ACE is proud to announce that Victoria Barrett, New York City ACE Action Fellow, will be speaking for the opening ceremony of the United Nations High-level Thematic Debate on Achieving the Sustainable Development Goals on Thursday, April 21, 2016. She will be joined by New York City Mayor, Bill de Blasio, actor Forest Whitaker, and a host of heads of state from around the globe. She is an active member of the Get Loud Challenge and looks forward to speaking on behalf of her generation.
"I'm already seeing the effects of climate change on the people I love."
Her remarks will focus on the movement building, particularly with young people, that will be necessary to achieve the goals by 2030, when she will be 31 years old. Victoria is currently a 17-year-old high school student at the Notre Dame School of Manhattan. She was born and raised in New York and identifies as a Honduran-American with roots in the Garifuna Indigenous culture. She is currently serving as a Fellow with ACE and says about her personal experience with climate change, "I'm already seeing the effects of climate change on the people I love. My grandparents' house in Honduras is on the beach, and with sea levels rising, the shore has gotten much closer to our home.”
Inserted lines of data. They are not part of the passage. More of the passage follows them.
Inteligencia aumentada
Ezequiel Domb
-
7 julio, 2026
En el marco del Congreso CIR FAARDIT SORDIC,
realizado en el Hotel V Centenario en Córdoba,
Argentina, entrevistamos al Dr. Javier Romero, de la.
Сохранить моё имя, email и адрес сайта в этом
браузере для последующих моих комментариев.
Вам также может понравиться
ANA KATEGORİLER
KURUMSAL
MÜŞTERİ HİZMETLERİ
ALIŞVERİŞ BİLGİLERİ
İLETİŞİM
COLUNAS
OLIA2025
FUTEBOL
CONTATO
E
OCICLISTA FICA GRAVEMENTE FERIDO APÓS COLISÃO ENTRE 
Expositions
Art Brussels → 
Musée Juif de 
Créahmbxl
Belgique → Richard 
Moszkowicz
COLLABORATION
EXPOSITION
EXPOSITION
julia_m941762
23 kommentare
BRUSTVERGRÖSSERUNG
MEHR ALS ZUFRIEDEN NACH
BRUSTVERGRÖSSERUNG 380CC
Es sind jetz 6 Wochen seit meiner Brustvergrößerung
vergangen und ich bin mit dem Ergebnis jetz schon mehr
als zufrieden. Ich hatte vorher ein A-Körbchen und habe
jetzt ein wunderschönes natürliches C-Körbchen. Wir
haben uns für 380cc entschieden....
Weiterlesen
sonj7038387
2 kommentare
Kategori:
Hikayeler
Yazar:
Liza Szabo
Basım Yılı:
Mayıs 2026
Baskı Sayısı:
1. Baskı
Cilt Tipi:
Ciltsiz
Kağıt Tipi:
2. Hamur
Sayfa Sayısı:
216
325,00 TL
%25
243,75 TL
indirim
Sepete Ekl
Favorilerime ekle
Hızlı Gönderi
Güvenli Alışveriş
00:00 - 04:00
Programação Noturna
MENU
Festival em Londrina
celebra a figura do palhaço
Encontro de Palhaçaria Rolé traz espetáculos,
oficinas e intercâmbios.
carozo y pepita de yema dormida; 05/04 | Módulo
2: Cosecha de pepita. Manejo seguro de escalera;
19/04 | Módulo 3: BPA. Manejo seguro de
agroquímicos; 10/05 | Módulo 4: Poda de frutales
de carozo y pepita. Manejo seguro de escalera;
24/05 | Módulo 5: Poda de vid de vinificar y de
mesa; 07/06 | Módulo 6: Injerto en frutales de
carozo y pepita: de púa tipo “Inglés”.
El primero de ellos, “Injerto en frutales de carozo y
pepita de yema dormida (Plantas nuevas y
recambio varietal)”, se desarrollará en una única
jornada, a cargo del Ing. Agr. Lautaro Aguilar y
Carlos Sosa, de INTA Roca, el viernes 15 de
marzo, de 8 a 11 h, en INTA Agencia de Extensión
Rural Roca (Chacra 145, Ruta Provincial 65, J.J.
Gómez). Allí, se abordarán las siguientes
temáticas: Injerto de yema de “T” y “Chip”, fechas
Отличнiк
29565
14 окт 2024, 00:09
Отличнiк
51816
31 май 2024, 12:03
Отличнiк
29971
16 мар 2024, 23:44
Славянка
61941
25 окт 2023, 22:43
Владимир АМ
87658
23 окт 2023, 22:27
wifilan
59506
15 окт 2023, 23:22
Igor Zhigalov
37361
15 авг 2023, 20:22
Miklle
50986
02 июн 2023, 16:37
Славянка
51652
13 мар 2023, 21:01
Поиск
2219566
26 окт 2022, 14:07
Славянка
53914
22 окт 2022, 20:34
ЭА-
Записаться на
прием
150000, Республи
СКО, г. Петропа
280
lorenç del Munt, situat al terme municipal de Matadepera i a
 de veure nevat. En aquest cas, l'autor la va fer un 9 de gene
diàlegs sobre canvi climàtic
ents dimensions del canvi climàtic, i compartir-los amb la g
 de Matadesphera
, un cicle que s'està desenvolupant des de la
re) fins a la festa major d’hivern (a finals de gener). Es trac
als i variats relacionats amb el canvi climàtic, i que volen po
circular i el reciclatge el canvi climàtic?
Victoria has been engaged and is active in human rights and climate activism work throughout high school. In late 2015, she spoke at United Nations Headquarters in New York on a panel, Youth At The Forefront: Bridging the Gap Between Climate Change and Climate Action, in the lead-up to her trip to the Paris Climate Talks with ACE in December 2015. While in Paris, she attended key climate events with world leaders, led youth activism actions on the ground, and met one-on-one with the Minister of Environment and Energy of the Maldives. Bloomberg News named Victoria one of the top 10 attendees to watch in Paris.
Earlier in 2015, Victoria became a plaintiff in a landmark lawsuit holding the US government accountable for the effects of climate change on her generation through ACE’s partner, Our Children’s Trust. According to the lawsuit, “the Complaint alleges the Federal Government is violating the youth’s constitutional rights by promoting the development and use of fossil fuels.” The lawsuit and Victoria’s story have picked up momentum in recent months attracting the attention of national media.
In addition to her work nationally and globally, Victoria is highly engaged in local climate activism work in New York. She helped organize youth for the historic People’s Climate March that drew more than 400,000 people, and co-designed a campaign asking that the New York City Schools Chancellor, Carmen Fariña, mandate climate education in all K-12 NYC Public Schools.
Victoria says she plans to study international affairs and foreign policy in college, and would one day like to work for the United Nations.